As we all know, you are what you eat, and choosing a pairing among Goodrich Coffee Bar’s various bagels and spreads has just as much to do with your personality as it does your nutrition. Whether you’re a first-year just beginning to craft your perfect Goodrich order or a senior set in your ways, here is what your go-to combo says about you.
Flavor of the month: You’re a hopeless romantic. Is it wise to get attached to a cream cheese that will leave you in a mere four weeks? No, but the heart wants what the heart wants. Even though you know you’ll soon have to bid your fair cream cheese adieu, you live every day you have together to the fullest. I salute (and pity) you.
Blueberry and jalapeño: Honestly, you may be a sociopath. I don’t trust you, and I’m going to keep my distance. You want to make headlines with your order and crave the disapproving glare from Goodrich baristas who cringe at this depraved life choice. An antagonist to be sure, you also may not have working taste buds.
Blueberry and chive: Nice try, smart guy. You probably think this is “a lot more normal” than blueberry and jalapeño. Wrong: you’re just one rushed breakfast decision away from making the switch to jalapeño. This combo is essentially the gateway drug of sociopathic Goodrich orders, and I’ve got my eye on you. That, or the barista messed up your blueberry-and-plain order and you’re too shy to say so.
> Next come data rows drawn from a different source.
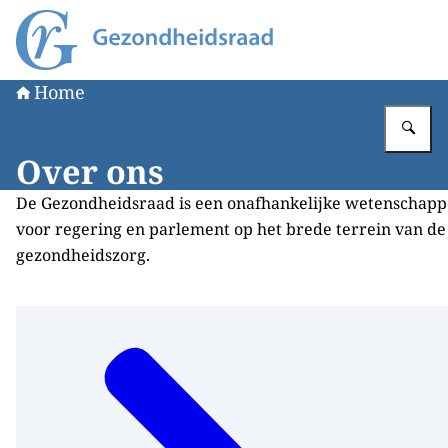
Naar de homepage van Gezondheidsraad
Home
Vu
Over ons
De Gezondheidsraad is een onafhankelijke wetenschappe
voor regering en parlement op het brede terrein van d
gezondheidszorg.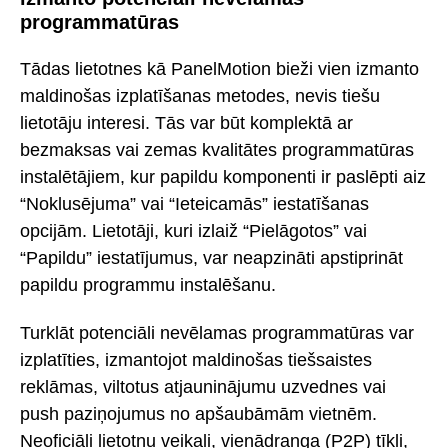
programmatūras
Tādas lietotnes kā PanelMotion bieži vien izmanto
maldinošas izplatīšanas metodes, nevis tiešu
lietotāju interesi. Tās var būt komplektā ar
bezmaksas vai zemas kvalitātes programmatūras
instalētājiem, kur papildu komponenti ir paslēpti aiz
“Noklusējuma” vai “Ieteicamās” iestatīšanas
opcijām. Lietotāji, kuri izlaiž “Pielāgotos” vai
“Papildu” iestatījumus, var neapzināti apstiprināt
papildu programmu instalēšanu.
Turklāt potenciāli nevēlamas programmatūras var
izplatīties, izmantojot maldinošas tiešsaistes
reklāmas, viltotus atjauninājumu uzvednes vai
push paziņojumus no apšaubāmām vietnēm.
Neoficiāli lietotņu veikali, vienādranga (P2P) tīkli,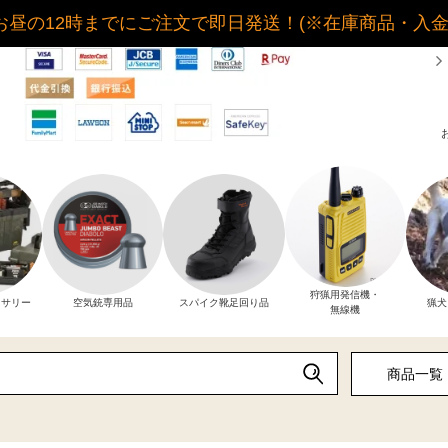
お昼の12時までにご注文で即日発送！(※在庫商品・入
狩猟用発信機・
セサリー
空気銃専用品
スパイク靴足回り品
猟犬
無線機
商品一覧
Sesame and honey walnut: Okay, now this I can get behind. You’re a suave amalgamator of savory and sweet, and while some may question your order, you know that they’re just jealous of your culinary instincts. You are likely to note the “complex, nutty flavor” of the sesame seeds and the “smoothness” of the honey walnut, and while you may not be a popular breakfast conversationalist, you do have style.
Plain with honey walnut: People describe you as “nice.” You don’t like being the center of attention but like to let loose every now and then. Sometimes you order a cinnamon raisin bagel when you really feel like treating yourself, but usually you stick with plain. While you may not have the most mature palette, your order, like your personality, is pleasant and inoffensive.
Plain with plain: You’re either a bagel purist, or you play it safe and don’t like to color outside the lines. While some may use this order to describe your personality, you don’t get offended and defend your choice as “pretty good.” Sure, it’s nice to stick with the classics every now and then, but come on, live a little — at least put some sesame seeds on that bagel.
Sesame with plain: You were probably a plain-with-plain person in high school, and you’re trying to spread your wings in college. You have also recently experimented with going to bed past 1 a.m. and eating past 8 p.m. Carry on, adventurer!
Wheat with peanut butter: You’re health conscious and want everyone to know you just came from the gym. You probably also order a piece of fruit and an Odwalla. You think caffeine is for people who don’t run in the morning. Or you’re lactose intolerant but don’t want to miss out on Goodrich.
Cinnamon raisin with Nutella: This order is embarrassing. If you also pair this order with a Nutella latte, you need to take a hard look at your life. This is basically candy for breakfast, and while that’s awesome, you probably need to grow up. Sorry, just saying.
Everything with chive: We get it. You’re “from New York.” You “know bagels.” This isn’t your first time here, and you want people to know you’ve been around the block before. While your order screams attention-seeker, you also have the confidence to walk around with both chive and everything bagel breath all day long. Nevertheless, I commend you for maximizing your life like you maximize the flavors of your Goodrich order.